Nov.26.09
Observations on the QuinStreet S-1
QuinStreet filed their S-1 for a proposed $250MM IPO last Thursday. While this has been rumored for months, it is exciting to finally get to read the fully disclosed story on this famously secretive lead provider. Read the full S-1 on the SEC website here. First of all, a huge congrats to the whole QuinStreet team for building a fantastic business and for wearing the white hats in the lead gen industry.
My observations on the company after reading the filing:
- QuinStreet has built a great business but it took time. 10 years of solid growth.
- $260MM in FY 2009 revenue, on target for $320MM in FY 2010
- $56MM in EBITDA in FY 2009, on target for $72MM in FY 2010 – note to self – does it take $70MM in EBITDA to IPO these days?
- QuinStreet’s competitive advantage is driven by 1) Technology 2) Content assets and URL libraries 3) Affiliate network 4) A superior monetization engine that allows them to be an M&A machine (100+ small acquisitions)
- Growth is going to be hard for QuinStreet in the long-term. At present, lead gen is pretty small outside of education and financial services. Doug Valenti must be banking on a) M&A b) international c) secular growth in online direct marketing d) new verticals.
- M&A is a major growth driver. They have used M&A to drive growth: “Since the beginning of fiscal year 2007, we have completed over 100 acquisitions of third-party website publishing businesses and other businesses that are complementary to our own for an aggregate purchase price of approximately $189.5 million.” Wow!!!!
- Here is how the M&A machine works. QuinStreet finds small lead provider with a) good content b) good URLs and/or c) good lead volume. They buy the lead provider for a small revenue multiple and then run the traffic through their monetization engine. Presto – they double the effective CPL and revenue generated by the set of URLs. This is identical to the TripAdvisor M&A growth strategy in the travel vertical.

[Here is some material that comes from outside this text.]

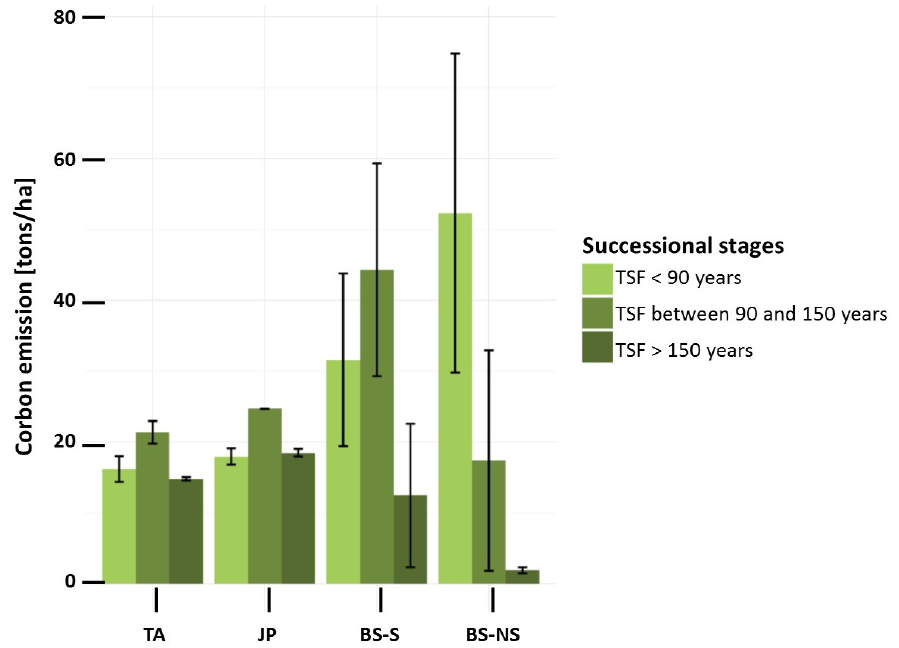
Figure 3. CanFIRE potential carbon emissions averaged by early (TSF < 90 years), intermediate (TSF between 90 and 150 years), and late (TSF > 150 years) successional stages, and by dominant forest types of the Clay Belt boreal landscape (trembling aspen (TA), jack pine (JP), black spruce originating from severe fire (BS-S), and black spruce originating from non-severe fire (BS-NS) forests). Error bars represent the mean standard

- DeVry! DeVry! DeVry! One client, DeVry, represented 19% of 2009 revenue of $49.5MM. Note that they only spent $10MM in Q1 2010 which shows that they are cutting their QuinStreet spending 20% in 2010. Note to DeVry CMO – you might be able to save even more money on this. Please call Sparkroom for help. :)
- Verticals
- Education is the base of the business and DeVry is a huge part of the EDU business. QuinStreet generated $151MM in revenue in the EDU vertical in FY 2009. DeVry represented 33% of that revenue. Surprisingly, their growth in EDU lead gen is reasonably muted – 6% growth in FY 2009.
- Financial services growth driven by SureHits acquisition and organic growth. QuinStreet is taking share from LowerMyBills and LendingTree. Financial services also includes insurance lead gen. Sadly, EDU vs. mortgage vs. credit card vs. deposits is not broken out in the S-1.
- Media mix: QuinStreet owned URLs, PPC, affiliate networks, email lists, display. I wish this was broken out in the S-1 but alas it is not.
- Culture. See page 61 of the S-1. I am a culture nut and now a bigger fan of Doug Valenti after reading the QuinStreet business values.
- Doug Valenti is the largest shareholder at 18.33% before the offering. Nice work Doug! I love stories where the entrepreneur makes money and makes money for the investors.
- See the notes to the financial statements (starting on page F-20) for details (price, earnout, etc.) on their big acquisitions
Congrats again to Doug and the QuinStreet team. This is a great story.